Despite appearances, the Trappe Door was built to ADA code when it was created in 2011, according to Beeby. Many older restaurants downtown are grandfathered.

Upon receiving the letter and survey, Beeby filled it out immediately and sent it back. “I don’t foresee any issues,” he says. “It was very clear no one had complained.”

When planning the Trappe Door’s design, Beeby says instead of incurring the expense of installing an elevator from the street-level front entrance to the ground floor, the restaurant turned its attention elsewhere — the backdoor in the rear alleyway behind the Trappe Door and Barley’s. From the alley to the backdoor, they constructed a ramp, making it fully accessible to wheelchairs and those who cannot descend the entryway stairs.

The ADA requires the U.S. Department of Justice to do periodic reviews to see if restaurants are compliant, and to bring civil enforcement actions to obtain compliance and issue penalties as appropriate.

Similar restaurant ADA compliance reviews have been conducted in other cities, including Houston and Philadelphia, but this is the first in South Carolina, Sneed said.

Greenville was picked because it is one of the state’s three biggest cities, and there hasn’t been as much ADA enforcement activity here as in Columbia and Charleston.

Greenville’s growth and emergence as a tourist destination was considered as well. “I’m sure that was a factor,” he said.

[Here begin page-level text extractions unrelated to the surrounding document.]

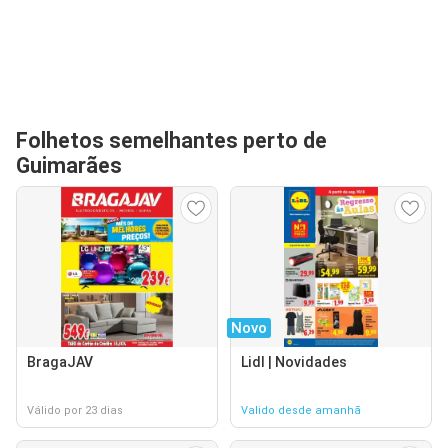
Folhetos semelhantes perto de
Guimarães
Novo
BragaJAV
Lidl | Novidades
Válido por 23 dias
Valido desde amanhã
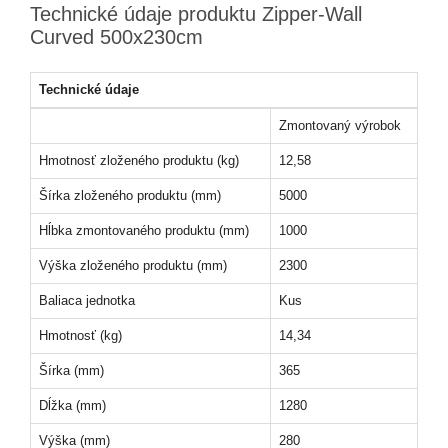
Technické údaje produktu Zipper-Wall
Curved 500x230cm
Technické údaje
Zmontovaný výrobok
Hmotnosť zloženého produktu (kg)
12,58
Šírka zloženého produktu (mm)
5000
Hĺbka zmontovaného produktu (mm)
1000
Výška zloženého produktu (mm)
2300
Baliaca jednotka
Kus
Hmotnosť (kg)
14,34
Šírka (mm)
365
Dĺžka (mm)
1280
Výška (mm)
280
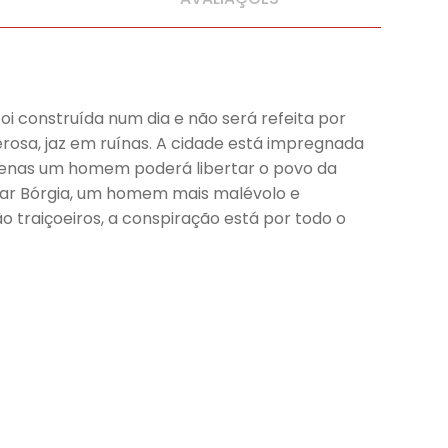
oi construída num dia e não será refeita por
rosa, jaz em ruínas. A cidade está impregnada
Apenas um homem poderá libertar o povo da
 César Bórgia, um homem mais malévolo e
o traiçoeiros, a conspiração está por todo o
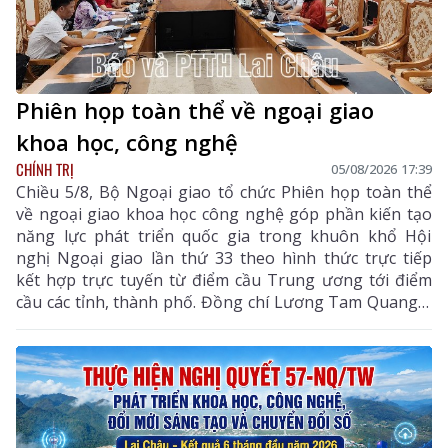
Phiên họp toàn thể về ngoại giao
khoa học, công nghệ
CHÍNH TRỊ
05/08/2026 17:39
Chiều 5/8, Bộ Ngoại giao tổ chức Phiên họp toàn thể
về ngoại giao khoa học công nghệ góp phần kiến tạo
năng lực phát triển quốc gia trong khuôn khổ Hội
nghị Ngoại giao lần thứ 33 theo hình thức trực tiếp
kết hợp trực tuyến từ điểm cầu Trung ương tới điểm
cầu các tỉnh, thành phố. Đồng chí Lương Tam Quang –
Uỷ viên Bộ Chính trị, Bộ trưởng Bộ Công an, Phó
Trưởng ban Thường trực Ban Chỉ đạo Trung ương
thực hiện Nghị quyết số 57-NQ/TW của Bộ Chính trị
dự và chỉ đạo phiên họp. Dự phiên họp còn có đồng
chí Lê Hoài Trung - Ủy viên Bộ Chính trị, Bí thư Đảng
ủy, Bộ trưởng Bộ Ngoại giao; đại diện lãnh đạo các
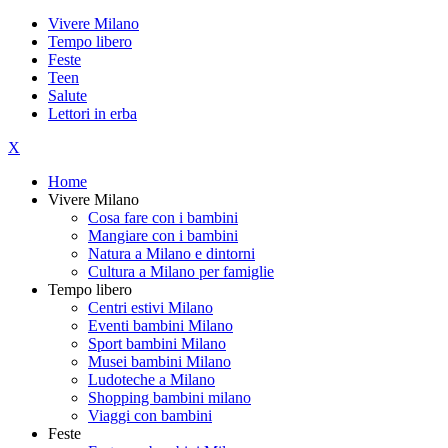
Vivere Milano
Tempo libero
Feste
Teen
Salute
Lettori in erba
X
Home
Vivere Milano
Cosa fare con i bambini
Mangiare con i bambini
Natura a Milano e dintorni
Cultura a Milano per famiglie
Tempo libero
Centri estivi Milano
Eventi bambini Milano
Sport bambini Milano
Musei bambini Milano
Ludoteche a Milano
Shopping bambini milano
Viaggi con bambini
Feste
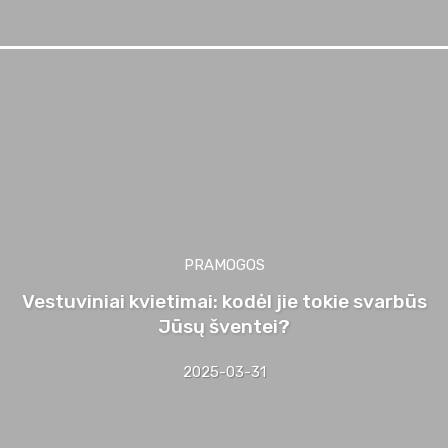
PRAMOGOS
Vestuviniai kvietimai: kodėl jie tokie svarbūs
Jūsų šventei?
2025-03-31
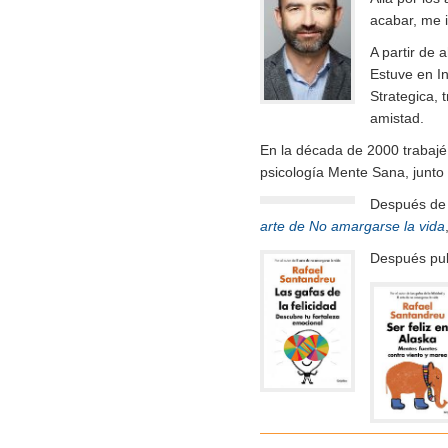
acabar, me i
A partir de 
Estuve en In
Strategica, 
amistad.
En la década de 2000 trabajé
psicología Mente Sana, junto
Después de m
arte de No amargarse la vida
Después pu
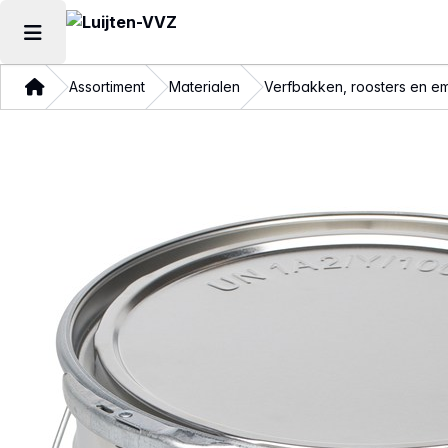
Hoofdmenu openen
Thuis
Assortiment
Materialen
Verfbakken, roosters en e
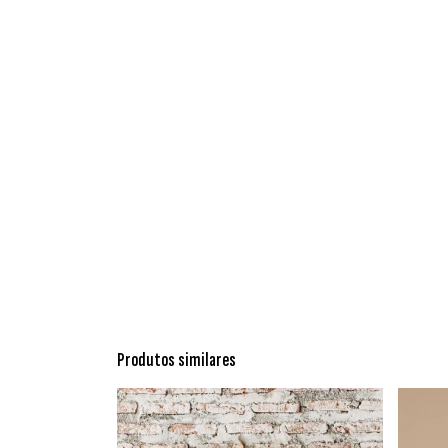
Produtos similares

Restaurant owners who received the letter were asked to complete a survey regarding the restaurant’s accessibility, such as entryway width and restroom design, as well as their building’s age and any building modifications.

An investigator also schedules a visit to evaluate ADA compliance. Those visits likely will begin in September, Sneed said. If violations are found, the DOJ pursues voluntary compliance measures first, but civil lawsuits may be pursued in federal court if necessary, Sneed said.

“Imagine, if you will, what life would be like if you could not get into a grocery store or a school or a government office, or in this case, eat in a restaurant,” said U.S. Attorney Beth Drake.